# Task item
Can you print, word for word from the ckanext-blob-storage page, the stretch from "Repository files navigation" through "provided by ckanext-authz-service."?

Skip to content

CKAN extension to offload blob storage to cloud storage providers (S3, GCS, Azure etc).

License

Notifications You must be signed in to change notification settings

datopian/ckanext-blob-storage

Repository files navigation

ckanext-blob-storage

Build Status Tests Coverage Status

Move CKAN resource storage management to an external micro-service

ckanext-blob-storage replace's CKAN's default local blob storage functionality with pluggable storage layer supporting cloud and local. It supports direct to cloud file uploading following the design in https://tech.datopian.com/blob-storage/#ckan-v3

The design is pluggable so one can use all the major storage backends as well as local, cloud based (e.g. S3, Azure Blobs, GCP, etc.) or any other storage. In addition, the service allows clients (typically browsers) to upload and download files directly to storage without passing them through CKAN, which can greatly improve file access efficiency.

Authentication and authorization to the blob storage management service is done via JWT tokens provided by ckanext-authz-service.

Internally, the blob storage management service is in fact a Git LFS server implementation, which means access via 3rd party Git based tools is also potentially possible.

Configuration settings

ckanext.blob_storage.storage_service_url = 'https://...'

Set the URL of the blob storage microservice (the Git LFS server). This must be a URL accessible to browsers connecting to the service.

ckanext.blob_storage.storage_namespace = my-ckan-instance

Set the in-storage namespace used for this CKAN instance. This is useful if multiple CKAN instances are using the same storage microservice instance, and you need to seperate permission scopes between them.

If not specified, ckan will be used as the default namespace.

Required resource fields

There are a few resource fields that are required for ckanext-blob-storage to operate. API / SDK users needs to set them on the requests to create new resources.

The required fields are:

  • url: the file name, without path (required by vanilla CKAN not just by blob storage)
  • url_type: set to "upload" for uploaded files
  • sha256: the SHA256 of the file
  • size: the size of the file in bytes
  • lfs_prefix: the LFS server path of where the file has been stored by Giftless. Something like org/dataset or storage_namespace/dataset_id.

Saved entries

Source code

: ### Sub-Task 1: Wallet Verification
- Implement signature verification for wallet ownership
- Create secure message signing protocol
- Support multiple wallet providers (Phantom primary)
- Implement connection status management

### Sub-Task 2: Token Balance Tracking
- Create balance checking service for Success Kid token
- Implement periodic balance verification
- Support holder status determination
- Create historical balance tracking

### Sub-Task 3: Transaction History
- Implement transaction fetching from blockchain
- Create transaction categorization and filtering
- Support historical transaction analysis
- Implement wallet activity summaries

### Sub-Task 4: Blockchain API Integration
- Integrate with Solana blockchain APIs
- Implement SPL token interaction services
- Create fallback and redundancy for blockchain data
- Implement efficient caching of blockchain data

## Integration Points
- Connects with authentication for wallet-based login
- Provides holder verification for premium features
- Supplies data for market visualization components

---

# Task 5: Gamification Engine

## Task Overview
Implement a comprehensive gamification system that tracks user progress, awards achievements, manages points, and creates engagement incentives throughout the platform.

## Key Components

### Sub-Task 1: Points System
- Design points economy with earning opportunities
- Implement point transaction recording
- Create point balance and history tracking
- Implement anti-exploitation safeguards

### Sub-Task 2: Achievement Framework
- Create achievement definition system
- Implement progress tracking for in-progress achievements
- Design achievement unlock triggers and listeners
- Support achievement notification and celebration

# Result below
Repository files navigation

ckanext-blob-storage

Build Status Tests Coverage Status

Move CKAN resource storage management to an external micro-service

ckanext-blob-storage replace's CKAN's default local blob storage functionality with pluggable storage layer supporting cloud and local. It supports direct to cloud file uploading following the design in https://tech.datopian.com/blob-storage/#ckan-v3

The design is pluggable so one can use all the major storage backends as well as local, cloud based (e.g. S3, Azure Blobs, GCP, etc.) or any other storage. In addition, the service allows clients (typically browsers) to upload and download files directly to storage without passing them through CKAN, which can greatly improve file access efficiency.

Authentication and authorization to the blob storage management service is done via JWT tokens provided by ckanext-authz-service.